When we look at stationary cycling, the main difference is that there are no downhills, thus no coasting time. When riding outside, you can spend 10-15% of the time not pedaling. However, when riding inside the time spent riding becomes 100% efficient, and that creates some extra fatigue, not only in the legs but also in the back.
On top of riding without any rest when riding indoors, the position on the bike makes it a bit harder due to it being completely static.
Generally, when riding seated, we see some sideways movement because of the ”non-perfect human pedaling technique. While riding the trainer, these sideways movements are amplified by the bike being fixed, which have to be absorbed by the body and creates extra strain on the back.

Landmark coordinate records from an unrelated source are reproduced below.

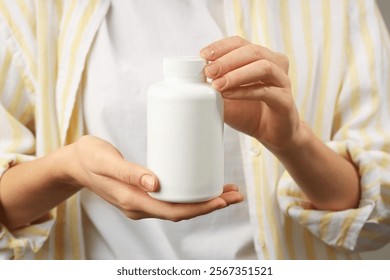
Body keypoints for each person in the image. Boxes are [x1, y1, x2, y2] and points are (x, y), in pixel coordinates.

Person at [0, 0, 390, 260]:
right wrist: (68, 167)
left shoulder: (337, 8)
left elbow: (378, 223)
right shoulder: (30, 9)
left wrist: (291, 140)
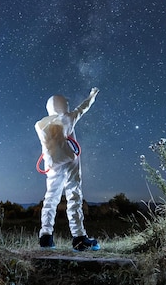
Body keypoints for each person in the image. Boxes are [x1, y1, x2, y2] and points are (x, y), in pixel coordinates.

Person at [35, 87, 100, 251]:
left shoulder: (43, 126)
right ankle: (79, 238)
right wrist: (92, 96)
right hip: (70, 163)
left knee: (50, 198)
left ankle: (45, 237)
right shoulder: (68, 118)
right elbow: (83, 108)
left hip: (51, 165)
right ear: (62, 105)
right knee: (74, 196)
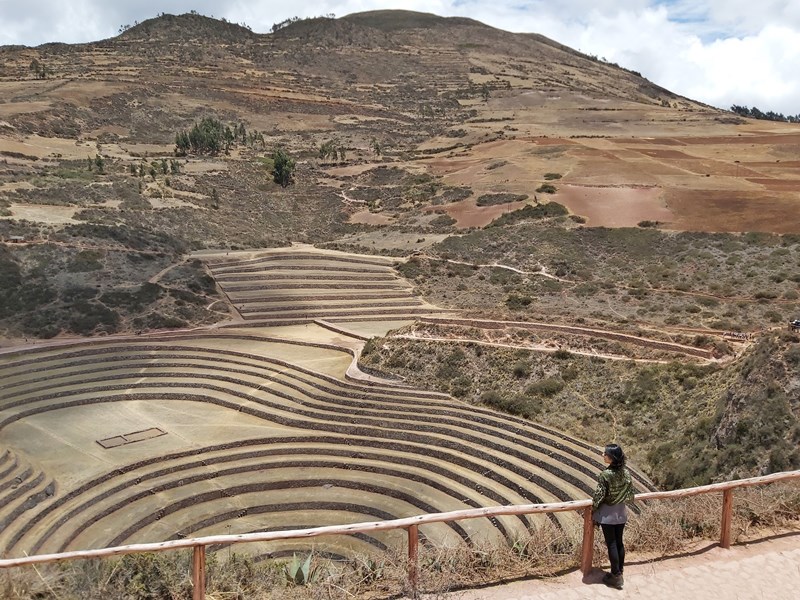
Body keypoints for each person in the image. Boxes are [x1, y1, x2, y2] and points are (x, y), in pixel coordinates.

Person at [592, 443, 635, 590]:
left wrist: (594, 509)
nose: (603, 455)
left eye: (605, 453)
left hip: (608, 513)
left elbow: (599, 495)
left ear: (612, 457)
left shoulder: (605, 475)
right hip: (621, 511)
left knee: (611, 543)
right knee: (619, 542)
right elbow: (630, 492)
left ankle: (615, 576)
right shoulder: (626, 473)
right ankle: (619, 572)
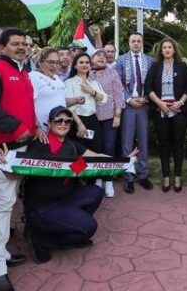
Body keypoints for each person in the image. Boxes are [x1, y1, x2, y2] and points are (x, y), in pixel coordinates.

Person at [21, 107, 133, 263]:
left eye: (67, 121)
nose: (63, 123)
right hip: (42, 206)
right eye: (58, 120)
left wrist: (124, 161)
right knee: (89, 227)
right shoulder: (40, 145)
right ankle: (40, 240)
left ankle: (68, 231)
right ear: (49, 123)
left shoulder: (72, 145)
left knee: (95, 191)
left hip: (64, 198)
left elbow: (96, 158)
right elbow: (21, 168)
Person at [0, 28, 33, 291]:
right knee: (1, 205)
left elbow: (25, 108)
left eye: (24, 43)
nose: (21, 47)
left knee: (7, 203)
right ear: (2, 46)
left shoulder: (23, 73)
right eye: (15, 43)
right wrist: (15, 127)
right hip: (0, 149)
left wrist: (36, 129)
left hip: (21, 148)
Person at [145, 38, 187, 193]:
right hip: (161, 109)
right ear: (161, 50)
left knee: (178, 143)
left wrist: (181, 102)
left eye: (169, 47)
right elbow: (148, 87)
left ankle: (177, 176)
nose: (166, 50)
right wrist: (159, 103)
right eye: (164, 47)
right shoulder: (155, 66)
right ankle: (166, 176)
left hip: (179, 109)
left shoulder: (182, 66)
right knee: (164, 143)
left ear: (174, 49)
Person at [113, 32, 154, 194]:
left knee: (143, 141)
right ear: (128, 43)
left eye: (139, 41)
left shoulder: (150, 61)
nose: (136, 43)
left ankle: (143, 175)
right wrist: (129, 99)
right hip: (128, 105)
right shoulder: (121, 60)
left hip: (144, 104)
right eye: (133, 41)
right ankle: (128, 177)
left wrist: (145, 98)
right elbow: (117, 83)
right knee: (127, 142)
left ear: (142, 43)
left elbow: (152, 83)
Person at [90, 48, 124, 198]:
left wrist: (118, 114)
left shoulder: (112, 72)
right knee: (95, 148)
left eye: (104, 56)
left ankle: (108, 180)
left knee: (109, 147)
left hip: (110, 116)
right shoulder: (87, 72)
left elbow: (118, 94)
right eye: (98, 55)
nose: (102, 57)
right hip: (92, 117)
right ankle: (97, 178)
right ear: (92, 58)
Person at [65, 53, 106, 154]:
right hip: (77, 120)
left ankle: (92, 170)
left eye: (87, 62)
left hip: (92, 120)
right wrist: (79, 124)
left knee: (95, 150)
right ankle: (79, 170)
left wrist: (91, 91)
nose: (85, 65)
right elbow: (68, 106)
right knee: (80, 153)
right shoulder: (69, 82)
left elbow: (104, 99)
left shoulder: (93, 83)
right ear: (75, 65)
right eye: (81, 62)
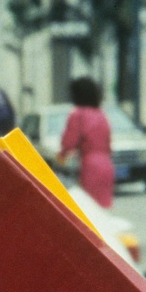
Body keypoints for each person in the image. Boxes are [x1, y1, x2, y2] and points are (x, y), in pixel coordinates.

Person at [58, 76, 115, 209]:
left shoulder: (78, 114)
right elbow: (108, 143)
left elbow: (68, 143)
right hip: (106, 165)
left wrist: (61, 155)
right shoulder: (101, 114)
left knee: (88, 211)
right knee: (101, 211)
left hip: (90, 166)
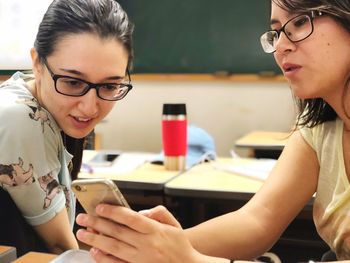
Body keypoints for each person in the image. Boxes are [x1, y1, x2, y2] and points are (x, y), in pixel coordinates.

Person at [75, 0, 350, 262]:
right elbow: (258, 219)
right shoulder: (318, 131)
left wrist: (188, 259)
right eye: (276, 33)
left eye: (300, 22)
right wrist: (158, 245)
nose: (281, 47)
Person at [0, 0, 134, 256]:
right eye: (73, 82)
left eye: (109, 86)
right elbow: (61, 246)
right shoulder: (20, 118)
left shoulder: (53, 106)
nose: (89, 108)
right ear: (37, 62)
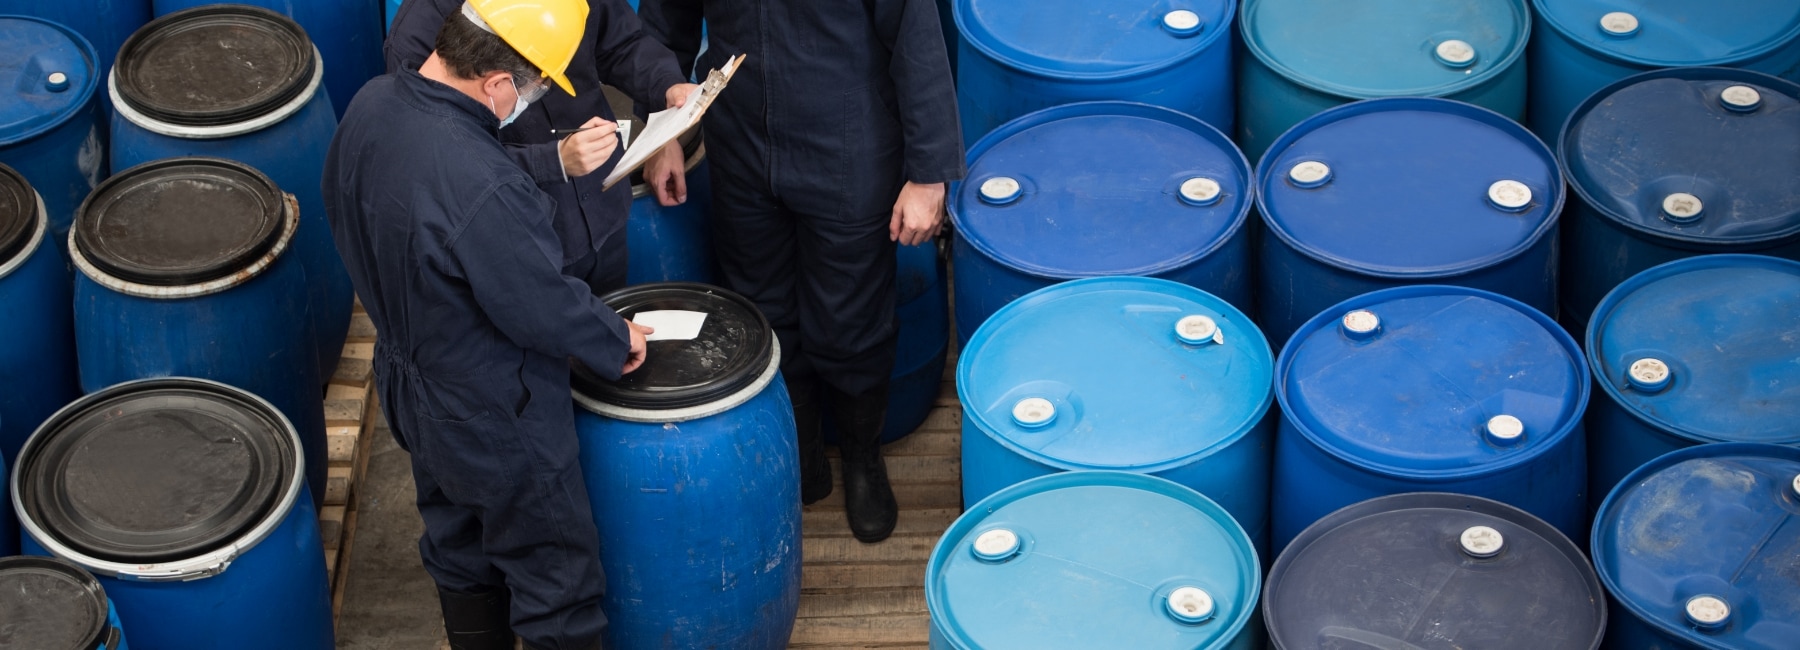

When riding standing, your body has more freedom of movement. The back will relax a bit, but the knees will feel the different movement patterns. Adding small standing intervals will help to keep a good balance with the position, start from 10-second intervals occasionally and increase progressively up to 1 minute.
When riding stationary, it is natural that we adopt a more relaxed body position as we don’t need to propel the bike. This can mean that we place more weight on the saddle, and the risk of developing saddle sores may increase even if we are accustomed to riding the bike outdoors.
In case you ride a lot indoors, a potential upgrade to your set-up is the MP1 Nfinity Trainer Platform from Saris. It is a platform that allows you to move the bike laterally, forward, and backward, and it’s compatible with every trainer.
Those who ride with a power meter may notice that there is a difference in the power-heart rate relationship when compared to riding outdoors. As we have noted, the body is less efficient riding indoors, so it is entirely reasonable to lose some watts at the same heart rate. There could be up to 30 watts difference, so don’t get demoralized because of the lower values!